Phase 4: Migrate existing infrastructure

Remove IPv4 addresses from dual-stack servers one service at a time
Update internal DNS to remove A records for internal services
Keep NAT64/DNS64 running for external IPv4 dependencies
Update monitoring to check IPv6 connectivity specifically

Failure modes to plan for

DNS64 synthesis for DNSSEC-signed domains. DNS64 modifies DNS responses, which breaks DNSSEC validation if the client validates locally. Solutions:

Run DNS64 as a validating resolver that strips DNSSEC for synthesised records
Or use DNS64 only for domains that lack AAAA records (most DNS64 implementations do this automatically)

NAT64 state table exhaustion. High-traffic NAT64 gateways can run out of translation state entries. Monitor state table usage and scale horizontally if needed.
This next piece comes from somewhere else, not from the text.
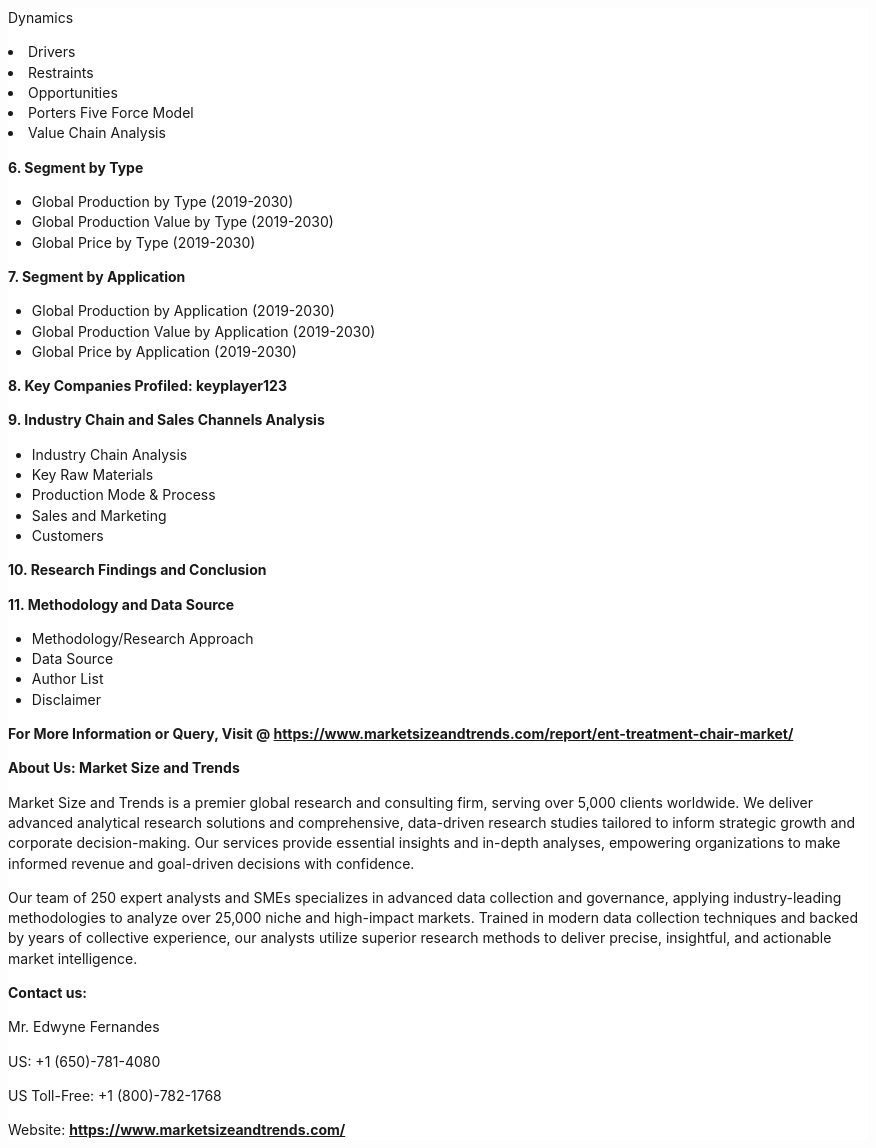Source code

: Dynamics</li><li>Drivers</li><li>Restraints</li><li>Opportunities</li><li>Porters Five Force Model</li><li>Value Chain Analysis&nbsp;</li></ul><p><strong>6. Segment by Type</strong></p><ul><li>Global Production by Type (2019-2030)</li><li>Global Production Value by Type (2019-2030)</li><li>Global Price by Type (2019-2030)</li></ul><p><strong>7. Segment by Application</strong></p><ul><li>Global Production by Application (2019-2030)</li><li>Global Production Value by Application (2019-2030)</li><li>Global Price by Application (2019-2030)</li></ul><p><strong>8. Key Companies Profiled: keyplayer123</strong></p><p><strong>9. Industry Chain and Sales Channels Analysis</strong></p><ul><li>Industry Chain Analysis</li><li>Key Raw Materials</li><li>Production Mode &amp; Process</li><li>Sales and Marketing</li><li>Customers</li></ul><p><strong>10. Research Findings and Conclusion</strong></p><p><strong>11. Methodology and Data Source</strong></p><ul><li>Methodology/Research Approach</li><li>Data Source</li><li>Author List</li><li>Disclaimer</li></ul></p><p><strong>For More Information or Query, Visit @ <a href="https://www.marketsizeandtrends.com/report/ent-treatment-chair-market/">https://www.marketsizeandtrends.com/report/ent-treatment-chair-market/</a></strong></p><p><strong>About Us: Market Size and Trends</strong></p><p>Market Size and Trends is a premier global research and consulting firm, serving over 5,000 clients worldwide. We deliver advanced analytical research solutions and comprehensive, data-driven research studies tailored to inform strategic growth and corporate decision-making. Our services provide essential insights and in-depth analyses, empowering organizations to make informed revenue and goal-driven decisions with confidence.</p><p>Our team of 250 expert analysts and SMEs specializes in advanced data collection and governance, applying industry-leading methodologies to analyze over 25,000 niche and high-impact markets. Trained in modern data collection techniques and backed by years of collective experience, our analysts utilize superior research methods to deliver precise, insightful, and actionable market intelligence.</p><p><strong>Contact us:</strong></p><p>Mr. Edwyne Fernandes</p><p>US: +1 (650)-781-4080</p><p>US Toll-Free: +1 (800)-782-1768</p><p>Website: <strong><a href="https://www.marketsizeandtrends.com/">https://www.marketsizeandtrends.com/</a></strong></p>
Applications that use literal IPv4 addresses. Some configuration files, API endpoints, or embedded URLs use IPv4 addresses directly. These bypass DNS64 entirely and fail in IPv6-only environments. Audit and fix these before migration.

PMTU issues. NAT64 adds encapsulation overhead. If path MTU discovery is broken (blocked ICMP), connections may silently fail for large packets. Ensure ICMPv6 "Packet Too Big" messages are not filtered.

IPv4-only captive portals. Some network-level services (hotel Wi-Fi, airline internet) only work with IPv4. This affects mobile users, not servers, but is worth noting for completeness.

Verification

From an IPv6-only host, resolve an IPv4-only domain: dig AAAA ipv4only.arpa — should return the DNS64-synthesised address
Connect to an IPv4-only service: curl -6 http://ipv4only.example.com/ — should succeed through NAT64
Verify DNSSEC does not break: dig +dnssec example.com AAAA — should validate correctly for native AAAA records
Test large transfers: download a >1 MB file through NAT64 to verify MTU handling
Monitor NAT64 state table: ensure utilisation stays below 80% under normal load

When to keep dual-stack

Public-facing web servers that need direct IPv4 reachability from legacy clients without NAT64 in the path
Services required by contractual SLA to be reachable over IPv4
Email infrastructure where IPv4 reputation and reverse DNS are critical for deliverability

For most backend infrastructure, internal services, and new deployments, IPv6-only with NAT64 is the practical choice in 2026.